__WHAT YOU ARE ASKED TO DO__
Copy out every line of the listing below word for word, keeping each line as it appears.

__DATA EXCERPTS__
+ + +

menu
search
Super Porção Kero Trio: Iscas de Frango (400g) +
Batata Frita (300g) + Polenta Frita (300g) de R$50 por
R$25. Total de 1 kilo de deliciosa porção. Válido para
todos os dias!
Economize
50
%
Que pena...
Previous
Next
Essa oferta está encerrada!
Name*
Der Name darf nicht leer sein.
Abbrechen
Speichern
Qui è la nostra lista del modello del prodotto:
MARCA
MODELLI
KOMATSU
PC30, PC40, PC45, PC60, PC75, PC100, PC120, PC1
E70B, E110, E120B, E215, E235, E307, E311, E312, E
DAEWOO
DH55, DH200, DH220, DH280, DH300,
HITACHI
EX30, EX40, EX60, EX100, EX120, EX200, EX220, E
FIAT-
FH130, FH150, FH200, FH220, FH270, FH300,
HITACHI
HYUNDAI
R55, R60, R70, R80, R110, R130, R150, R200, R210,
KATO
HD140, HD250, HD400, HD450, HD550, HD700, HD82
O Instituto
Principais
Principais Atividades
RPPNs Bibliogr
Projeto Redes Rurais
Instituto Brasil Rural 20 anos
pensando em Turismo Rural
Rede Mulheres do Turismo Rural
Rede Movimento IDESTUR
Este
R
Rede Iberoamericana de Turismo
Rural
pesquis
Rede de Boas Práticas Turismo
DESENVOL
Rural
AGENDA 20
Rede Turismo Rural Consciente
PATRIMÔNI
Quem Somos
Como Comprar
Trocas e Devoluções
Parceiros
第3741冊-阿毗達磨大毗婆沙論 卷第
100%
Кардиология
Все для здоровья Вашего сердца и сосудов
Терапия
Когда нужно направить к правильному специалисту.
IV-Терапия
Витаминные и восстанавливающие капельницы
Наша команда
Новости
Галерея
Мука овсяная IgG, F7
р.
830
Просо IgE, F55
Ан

+ + +

__ANSWER TO THE PROBLEM__
menu
search
Super Porção Kero Trio: Iscas de Frango (400g) +
Batata Frita (300g) + Polenta Frita (300g) de R$50 por
R$25. Total de 1 kilo de deliciosa porção. Válido para
todos os dias!
Economize
50
%
Que pena...
Previous
Next
Essa oferta está encerrada!
Name*
Der Name darf nicht leer sein.
Abbrechen
Speichern
Qui è la nostra lista del modello del prodotto:
MARCA
MODELLI
KOMATSU
PC30, PC40, PC45, PC60, PC75, PC100, PC120, PC1
E70B, E110, E120B, E215, E235, E307, E311, E312, E
DAEWOO
DH55, DH200, DH220, DH280, DH300,
HITACHI
EX30, EX40, EX60, EX100, EX120, EX200, EX220, E
FIAT-
FH130, FH150, FH200, FH220, FH270, FH300,
HITACHI
HYUNDAI
R55, R60, R70, R80, R110, R130, R150, R200, R210,
KATO
HD140, HD250, HD400, HD450, HD550, HD700, HD82
O Instituto
Principais
Principais Atividades
RPPNs Bibliogr
Projeto Redes Rurais
Instituto Brasil Rural 20 anos
pensando em Turismo Rural
Rede Mulheres do Turismo Rural
Rede Movimento IDESTUR
Este
R
Rede Iberoamericana de Turismo
Rural
pesquis
Rede de Boas Práticas Turismo
DESENVOL
Rural
AGENDA 20
Rede Turismo Rural Consciente
PATRIMÔNI
Quem Somos
Como Comprar
Trocas e Devoluções
Parceiros
第3741冊-阿毗達磨大毗婆沙論 卷第
100%
Кардиология
Все для здоровья Вашего сердца и сосудов
Терапия
Когда нужно направить к правильному специалисту.
IV-Терапия
Витаминные и восстанавливающие капельницы
Наша команда
Новости
Галерея
Мука овсяная IgG, F7
р.
830
Просо IgE, F55
Ан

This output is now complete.